[Input data]

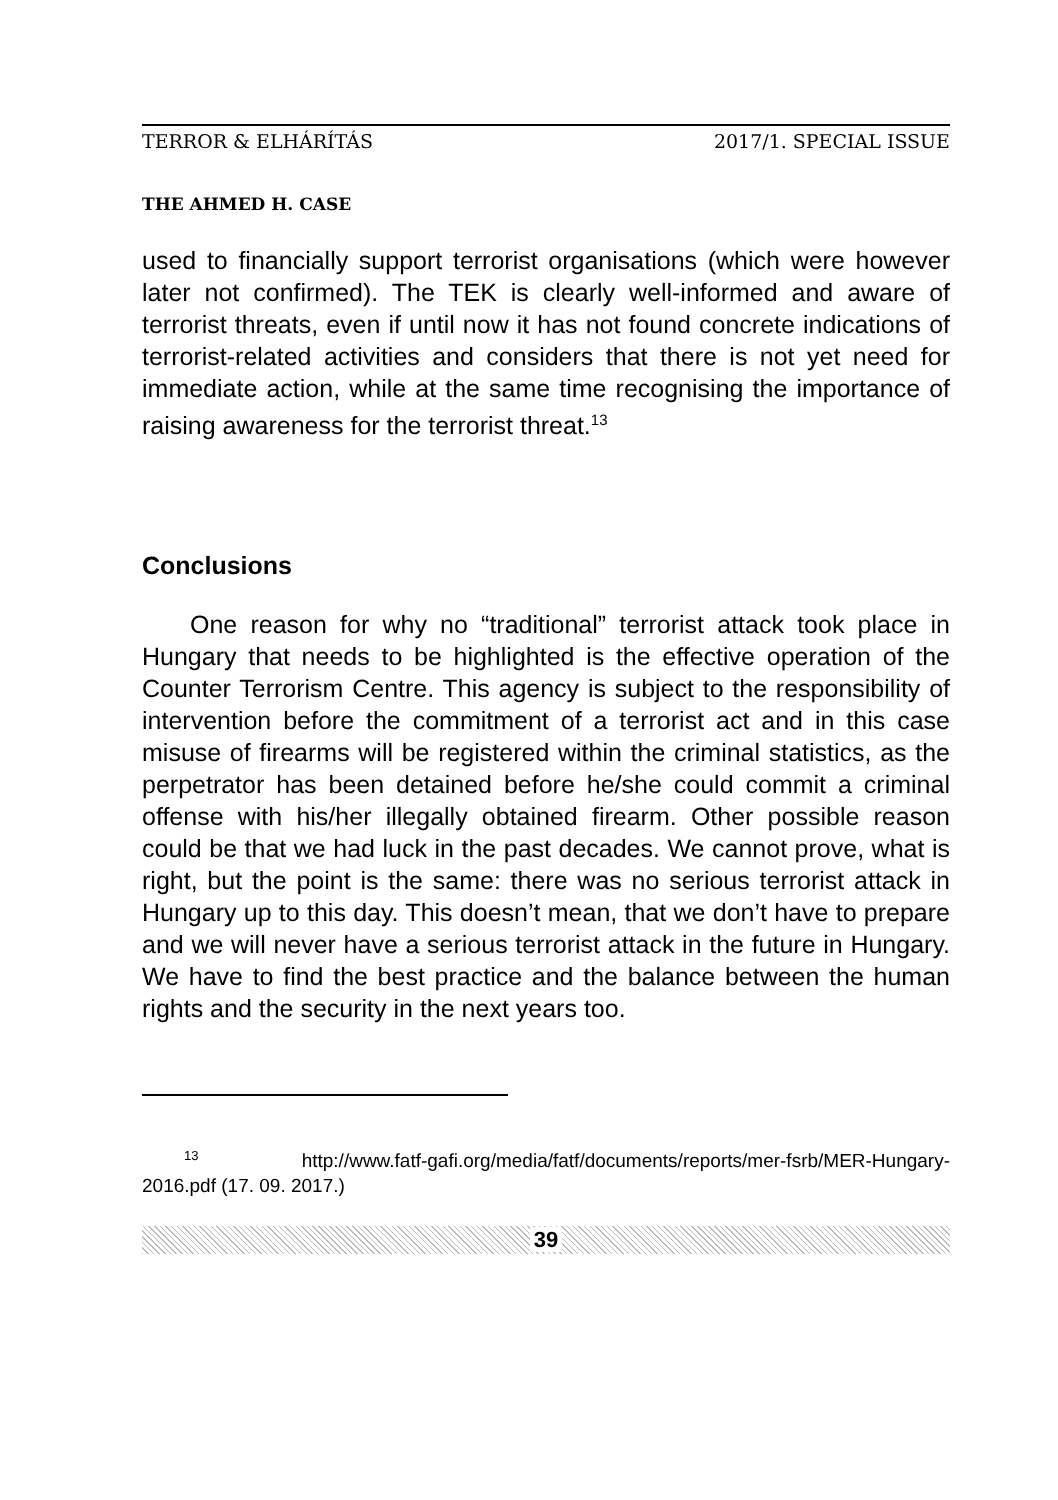TERROR & ELHÁRÍTÁS 2017/1. SPECIAL ISSUE
THE AHMED H. CASE
used to financially support terrorist organisations (which were however later not confirmed). The TEK is clearly well-informed and aware of terrorist threats, even if until now it has not found concrete indications of terrorist-related activities and considers that there is not yet need for immediate action, while at the same time recognising the importance of raising awareness for the terrorist threat.<sup>13</sup>
Conclusions
One reason for why no “traditional” terrorist attack took place in Hungary that needs to be highlighted is the effective operation of the Counter Terrorism Centre. This agency is subject to the responsibility of intervention before the commitment of a terrorist act and in this case misuse of firearms will be registered within the criminal statistics, as the perpetrator has been detained before he/she could commit a criminal offense with his/her illegally obtained firearm. Other possible reason could be that we had luck in the past decades. We cannot prove, what is right, but the point is the same: there was no serious terrorist attack in Hungary up to this day. This doesn’t mean, that we don’t have to prepare and we will never have a serious terrorist attack in the future in Hungary. We have to find the best practice and the balance between the human rights and the security in the next years too.
<sup>13</sup> http://www.fatf-gafi.org/media/fatf/documents/reports/mer-fsrb/MER-Hungary-2016.pdf (17. 09. 2017.)
39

[/Input data]

### What you are asked to do
Only a number belongs in the answer: state how many lines of the entries above hold "Hungary".

### Exercise answer
2